How are contractors currently using AI and predictive analytics in their businesses to increase profitability and better manage risk?

Wade A. Sandy
Partner in Charge, Construction and Real Estate
Eide Bailly LLP
Construction companies are increasingly realizing competitive advantages in utilizing AI, particularly in bidding and estimating, project management, and employee recruitment and retention. To effectively implement AI, a company’s technology stack should be scalable, portable and interoperable. Connectivity is essential for pulling the data necessary to train AI models. However, legacy and niche software programs are notorious for siloing and restricting access to data. Construction software often combines the capabilities of multiple-point solutions. Still, different departments within a company may use different solutions to complete similar tasks. The number of subscriptions and software licenses that companies pay for can be shockingly high, and usage and maintenance costs can quickly compound if companies merge or are acquired, with different tech stacks piling atop each other. Understanding what software and processes people use in their day-to-day work and aligning technology with business goals will help a company implement AI more effectively.
How has construction accounting software evolved over the past few years?

Chet Kuchyt
Senior Product Manager, Project Controls
CMiC
Construction accounting has undergone significant transformation in recent years, driven primarily by technological advancement and regulatory changes.

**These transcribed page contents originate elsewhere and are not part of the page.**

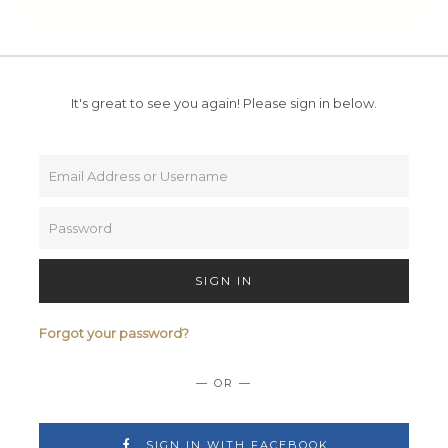
It's great to see you again!
Please sign in below.
SIGN IN
Forgot your password?
— OR —
SIGN IN WITH FACEBOOK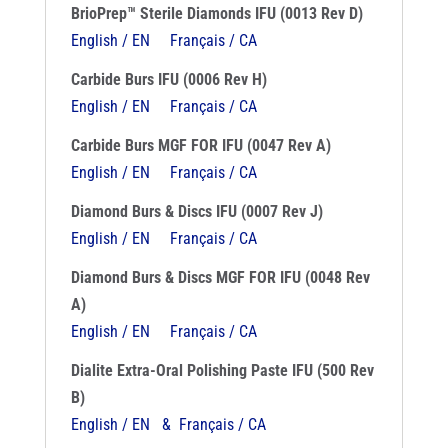
BrioPrep™ Sterile Diamonds IFU (0013 Rev D)
English / EN
Français / CA
Carbide Burs IFU (0006 Rev H)
English / EN
Français / CA
Carbide Burs MGF FOR IFU (0047 Rev A)
English / EN
Français / CA
Diamond Burs & Discs IFU (0007 Rev J)
English / EN
Français / CA
Diamond Burs & Discs MGF FOR IFU (0048 Rev
A)
English / EN
Français / CA
Dialite Extra-Oral Polishing Paste IFU (500 Rev
B)
English / EN & Français / CA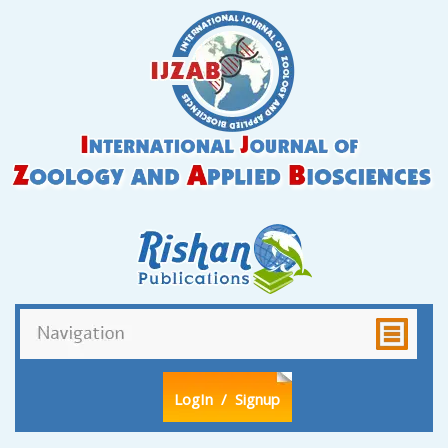
LogIn
/ Signup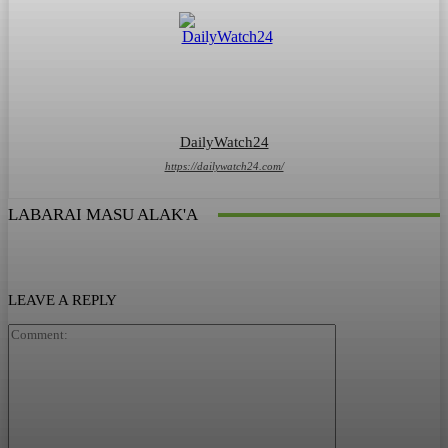
DailyWatch24
https://dailywatch24.com/
LABARAI MASU ALAK'A
LEAVE A REPLY
Comment: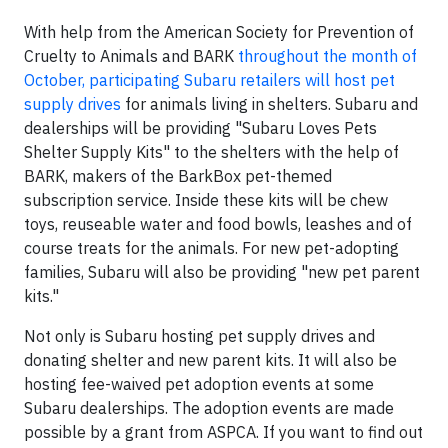
With help from the American Society for Prevention of
Cruelty to Animals and BARK
throughout the month of
October, participating Subaru retailers will host pet
supply drives
for animals living in shelters. Subaru and
dealerships will be providing "Subaru Loves Pets
Shelter Supply Kits" to the shelters with the help of
BARK, makers of the BarkBox pet-themed
subscription service. Inside these kits will be chew
toys, reuseable water and food bowls, leashes and of
course treats for the animals. For new pet-adopting
families, Subaru will also be providing "new pet parent
kits."
Not only is Subaru hosting pet supply drives and
donating shelter and new parent kits. It will also be
hosting fee-waived pet adoption events at some
Subaru dealerships. The adoption events are made
possible by a grant from ASPCA. If you want to find out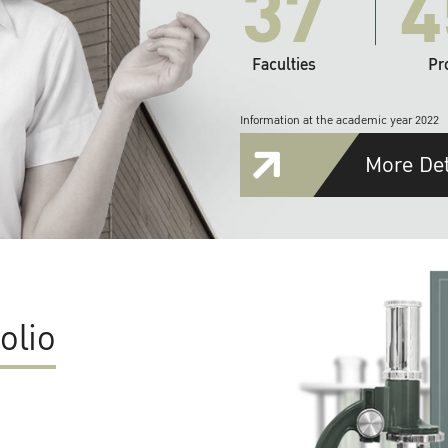
37
4
Faculties
Pr
Information at the academic year 2022
More Det
olio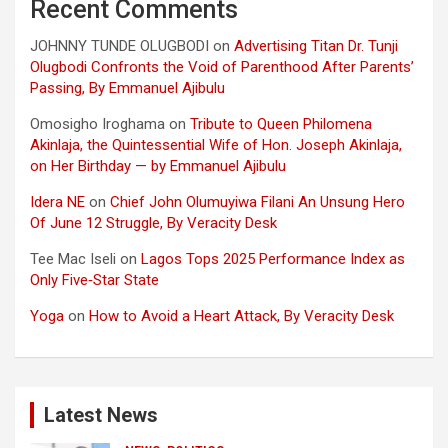
Recent Comments
JOHNNY TUNDE OLUGBODI
on
Advertising Titan Dr. Tunji
Olugbodi Confronts the Void of Parenthood After Parents’
Passing, By Emmanuel Ajibulu
Omosigho Iroghama
on
Tribute to Queen Philomena
Akinlaja, the Quintessential Wife of Hon. Joseph Akinlaja,
on Her Birthday — by Emmanuel Ajibulu
Idera NE
on
Chief John Olumuyiwa Filani An Unsung Hero
Of June 12 Struggle, By Veracity Desk
Tee Mac Iseli
on
Lagos Tops 2025 Performance Index as
Only Five‑Star State
Yoga
on
How to Avoid a Heart Attack, By Veracity Desk
Latest News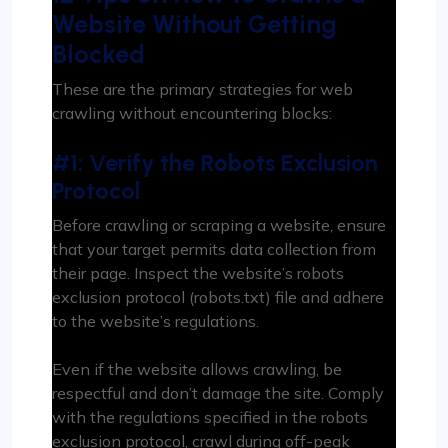
Website Without Getting
Blocked
These are the primary strategies for web
crawling without encountering blocks:
#1: Verify the Robots Exclusion
Protocol
Before crawling or scraping a website, ensure
that your target permits data collection from
their page. Inspect the website’s robots
exclusion protocol (robots.txt) file and adhere
to the website’s regulations.
Even if the website allows crawling, be
respectful and don’t damage the site. Comply
with the regulations specified in the robots
exclusion protocol, crawl during off-peak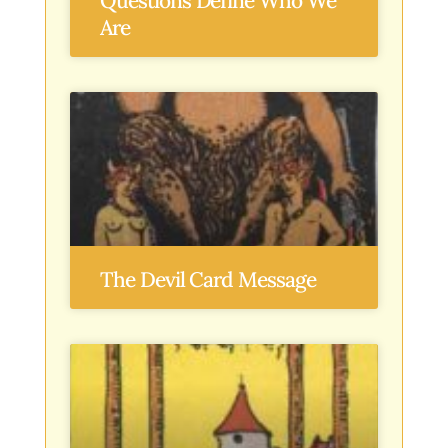
Questions Define Who We
Are
The Devil Card Message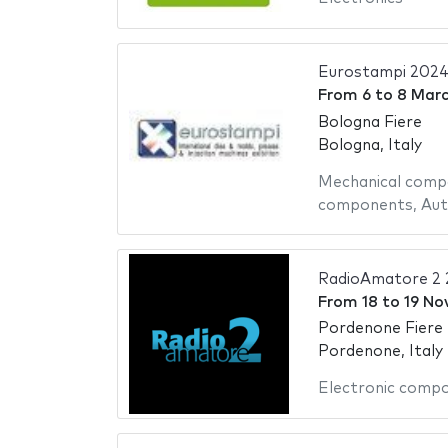
Eurostampi 202
From
6
to
8 Mar
Bologna Fiere
Bologna, Italy
Mechanical comp
components
,
Aut
RadioAmatore 2 
From
18
to
19 No
Pordenone Fiere
Pordenone, Italy
Electronic comp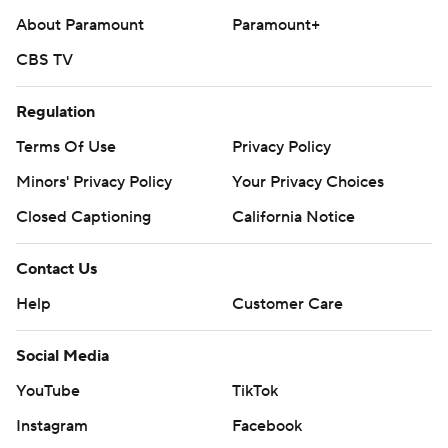
About Paramount
Paramount+
CBS TV
Regulation
Terms Of Use
Privacy Policy
Minors' Privacy Policy
Your Privacy Choices
Closed Captioning
California Notice
Contact Us
Help
Customer Care
Social Media
YouTube
TikTok
Instagram
Facebook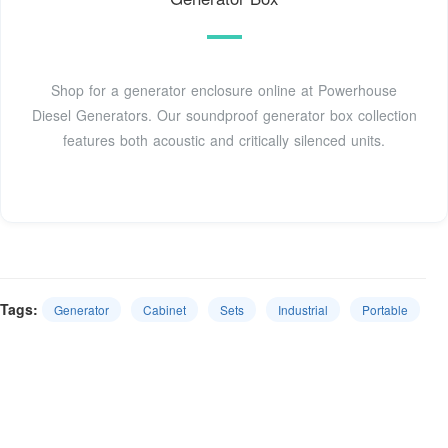
Shop for a generator enclosure online at Powerhouse
Diesel Generators. Our soundproof generator box collection
features both acoustic and critically silenced units.
Tags:
Generator
Cabinet
Sets
Industrial
Portable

Digital Integration and Automation
In my professional opinion, the most notable shift has been the widespread adoption of cloud-based accounting platforms specifically designed for construction. These systems now seamlessly integrate with project management software, enabling real-time cost tracking, automated job costing and instant financial reporting. Mobile applications have revolutionized field data collection, allowing superintendents and project managers to input costs, time sheets and progress updates directly from jobsites.
Revenue Recognition Evolution
The construction industry has fully adapted to ASC 606 revenue recognition standards, fundamentally changing how contractors account for long-term contracts. This has required more sophisticated systems to track performance obligations and recognize revenue based on project completion percentages rather than traditional billing methods.
Enhanced Analytics and Reporting
Modern construction accounting now emphasizes predictive analytics and business intelligence. Companies can forecast cash flow, identify cost overruns early and make data-driven decisions through advanced reporting dashboards that provide real-time project profitability analysis.
Remote Work Adaptations
The pandemic accelerated the adoption of remote accounting capabilities, with many firms maintaining hybrid models that allow accounting staff to work efficiently from multiple locations while maintaining secure access to financial systems.
Supply-Chain Impact
Recent supply-chain disruptions have necessitated more sophisticated inventory management and cost accounting systems to handle volatile material pricing and availability issues.
These changes have collectively made construction accounting more accurate, efficient and strategically valuable to business operations.